EXERCISE MATERIAL:
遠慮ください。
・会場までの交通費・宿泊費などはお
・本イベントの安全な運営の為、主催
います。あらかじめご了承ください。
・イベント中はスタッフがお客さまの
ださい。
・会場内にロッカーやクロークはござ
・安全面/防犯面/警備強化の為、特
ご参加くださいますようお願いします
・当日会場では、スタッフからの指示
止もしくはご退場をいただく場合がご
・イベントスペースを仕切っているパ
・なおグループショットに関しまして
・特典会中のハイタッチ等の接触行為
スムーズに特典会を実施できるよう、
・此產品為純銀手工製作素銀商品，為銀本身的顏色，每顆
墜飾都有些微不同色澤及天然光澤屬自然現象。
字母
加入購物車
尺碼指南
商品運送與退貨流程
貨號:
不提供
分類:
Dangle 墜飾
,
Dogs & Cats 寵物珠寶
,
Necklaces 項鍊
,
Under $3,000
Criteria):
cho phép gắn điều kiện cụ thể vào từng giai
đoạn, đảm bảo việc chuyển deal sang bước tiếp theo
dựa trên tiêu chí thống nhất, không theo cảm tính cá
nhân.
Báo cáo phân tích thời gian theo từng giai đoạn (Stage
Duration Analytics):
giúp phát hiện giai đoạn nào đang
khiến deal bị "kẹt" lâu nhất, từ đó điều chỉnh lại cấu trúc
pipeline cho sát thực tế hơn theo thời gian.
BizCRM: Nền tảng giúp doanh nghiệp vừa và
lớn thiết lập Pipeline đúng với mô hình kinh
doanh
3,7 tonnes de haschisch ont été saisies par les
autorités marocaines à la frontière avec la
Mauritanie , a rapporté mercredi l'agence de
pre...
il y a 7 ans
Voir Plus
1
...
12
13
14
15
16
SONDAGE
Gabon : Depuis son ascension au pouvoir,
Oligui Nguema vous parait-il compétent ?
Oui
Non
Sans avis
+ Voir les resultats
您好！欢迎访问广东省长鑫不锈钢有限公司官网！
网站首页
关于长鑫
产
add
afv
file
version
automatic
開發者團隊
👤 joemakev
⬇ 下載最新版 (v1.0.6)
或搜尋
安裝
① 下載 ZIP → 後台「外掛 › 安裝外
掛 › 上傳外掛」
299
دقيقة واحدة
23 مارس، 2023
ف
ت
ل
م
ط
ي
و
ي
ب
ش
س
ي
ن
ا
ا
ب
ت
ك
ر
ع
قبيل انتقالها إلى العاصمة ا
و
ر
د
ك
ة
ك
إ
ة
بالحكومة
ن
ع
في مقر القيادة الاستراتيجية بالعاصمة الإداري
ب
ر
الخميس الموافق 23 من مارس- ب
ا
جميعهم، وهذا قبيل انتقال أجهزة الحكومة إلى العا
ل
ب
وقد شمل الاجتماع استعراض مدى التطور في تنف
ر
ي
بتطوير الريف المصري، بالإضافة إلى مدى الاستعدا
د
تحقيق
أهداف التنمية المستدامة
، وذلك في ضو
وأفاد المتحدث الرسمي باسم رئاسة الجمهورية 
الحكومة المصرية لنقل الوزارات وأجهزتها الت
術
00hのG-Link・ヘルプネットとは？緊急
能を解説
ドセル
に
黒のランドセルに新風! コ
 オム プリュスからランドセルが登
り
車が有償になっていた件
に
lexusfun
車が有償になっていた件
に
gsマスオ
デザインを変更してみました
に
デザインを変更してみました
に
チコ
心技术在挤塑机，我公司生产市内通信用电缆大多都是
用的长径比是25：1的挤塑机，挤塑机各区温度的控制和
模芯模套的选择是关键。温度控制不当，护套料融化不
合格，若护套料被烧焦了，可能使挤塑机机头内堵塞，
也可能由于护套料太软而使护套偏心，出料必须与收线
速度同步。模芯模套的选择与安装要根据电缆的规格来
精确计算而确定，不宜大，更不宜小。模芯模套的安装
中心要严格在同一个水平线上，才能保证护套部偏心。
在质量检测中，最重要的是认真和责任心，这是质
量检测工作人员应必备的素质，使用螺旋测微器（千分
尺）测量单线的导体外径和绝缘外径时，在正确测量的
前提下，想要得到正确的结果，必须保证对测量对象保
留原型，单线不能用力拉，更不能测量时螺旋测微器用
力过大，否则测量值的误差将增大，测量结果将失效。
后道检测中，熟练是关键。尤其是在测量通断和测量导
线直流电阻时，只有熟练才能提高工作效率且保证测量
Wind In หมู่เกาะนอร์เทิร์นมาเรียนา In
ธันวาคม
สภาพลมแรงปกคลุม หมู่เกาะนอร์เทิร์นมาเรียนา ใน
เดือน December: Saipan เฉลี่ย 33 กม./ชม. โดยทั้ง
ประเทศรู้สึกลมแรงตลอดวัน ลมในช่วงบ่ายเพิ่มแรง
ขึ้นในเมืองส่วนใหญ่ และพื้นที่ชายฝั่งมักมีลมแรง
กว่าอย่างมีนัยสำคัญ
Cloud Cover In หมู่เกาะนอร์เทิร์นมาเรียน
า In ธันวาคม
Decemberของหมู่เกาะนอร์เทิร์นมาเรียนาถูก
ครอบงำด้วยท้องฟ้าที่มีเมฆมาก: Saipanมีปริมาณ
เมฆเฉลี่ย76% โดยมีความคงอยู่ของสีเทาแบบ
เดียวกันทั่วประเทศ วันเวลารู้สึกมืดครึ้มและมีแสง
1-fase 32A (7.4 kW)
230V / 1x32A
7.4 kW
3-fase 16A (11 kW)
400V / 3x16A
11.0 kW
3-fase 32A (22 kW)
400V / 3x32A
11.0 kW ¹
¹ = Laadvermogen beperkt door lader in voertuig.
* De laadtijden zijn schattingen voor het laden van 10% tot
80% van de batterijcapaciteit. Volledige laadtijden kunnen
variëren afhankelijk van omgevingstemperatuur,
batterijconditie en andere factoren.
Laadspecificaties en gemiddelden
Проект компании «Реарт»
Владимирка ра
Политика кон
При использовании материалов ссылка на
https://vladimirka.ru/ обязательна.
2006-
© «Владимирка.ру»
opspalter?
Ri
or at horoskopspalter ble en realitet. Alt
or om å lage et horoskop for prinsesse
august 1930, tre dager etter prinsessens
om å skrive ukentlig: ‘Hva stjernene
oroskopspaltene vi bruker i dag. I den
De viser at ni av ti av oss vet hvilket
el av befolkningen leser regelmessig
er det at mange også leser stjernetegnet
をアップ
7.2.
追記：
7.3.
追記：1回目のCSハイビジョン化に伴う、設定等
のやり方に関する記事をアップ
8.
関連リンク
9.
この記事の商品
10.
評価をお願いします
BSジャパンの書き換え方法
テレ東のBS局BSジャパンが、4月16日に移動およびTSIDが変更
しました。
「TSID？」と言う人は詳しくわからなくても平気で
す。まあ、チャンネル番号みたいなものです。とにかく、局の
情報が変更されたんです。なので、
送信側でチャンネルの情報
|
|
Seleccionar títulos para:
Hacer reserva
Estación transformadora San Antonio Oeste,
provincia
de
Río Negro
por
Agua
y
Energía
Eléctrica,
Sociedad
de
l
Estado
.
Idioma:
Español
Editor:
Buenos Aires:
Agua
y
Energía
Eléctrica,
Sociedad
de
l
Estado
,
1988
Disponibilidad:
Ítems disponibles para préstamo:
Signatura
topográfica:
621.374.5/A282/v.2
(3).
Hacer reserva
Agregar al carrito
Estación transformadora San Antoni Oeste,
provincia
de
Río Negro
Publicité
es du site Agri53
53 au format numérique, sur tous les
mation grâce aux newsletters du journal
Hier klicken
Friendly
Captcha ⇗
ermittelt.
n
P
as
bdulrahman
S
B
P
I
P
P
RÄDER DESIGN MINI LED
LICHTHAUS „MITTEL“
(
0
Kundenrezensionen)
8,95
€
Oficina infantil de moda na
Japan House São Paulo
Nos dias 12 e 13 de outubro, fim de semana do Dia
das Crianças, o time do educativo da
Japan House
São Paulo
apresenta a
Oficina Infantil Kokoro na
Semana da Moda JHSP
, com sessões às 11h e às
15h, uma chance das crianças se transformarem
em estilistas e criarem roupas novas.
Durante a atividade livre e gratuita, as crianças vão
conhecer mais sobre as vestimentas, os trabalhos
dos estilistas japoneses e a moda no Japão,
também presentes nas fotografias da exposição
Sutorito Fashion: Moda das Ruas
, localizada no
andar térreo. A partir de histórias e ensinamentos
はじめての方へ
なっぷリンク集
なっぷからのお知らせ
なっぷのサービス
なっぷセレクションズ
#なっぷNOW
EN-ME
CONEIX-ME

ABOUT THIS TASK: Every line in the material above that has the word "laadtijden" should be copied.

WRITTEN SOLUTION:
* De laadtijden zijn schattingen voor het laden van 10% tot
80% van de batterijcapaciteit. Volledige laadtijden kunnen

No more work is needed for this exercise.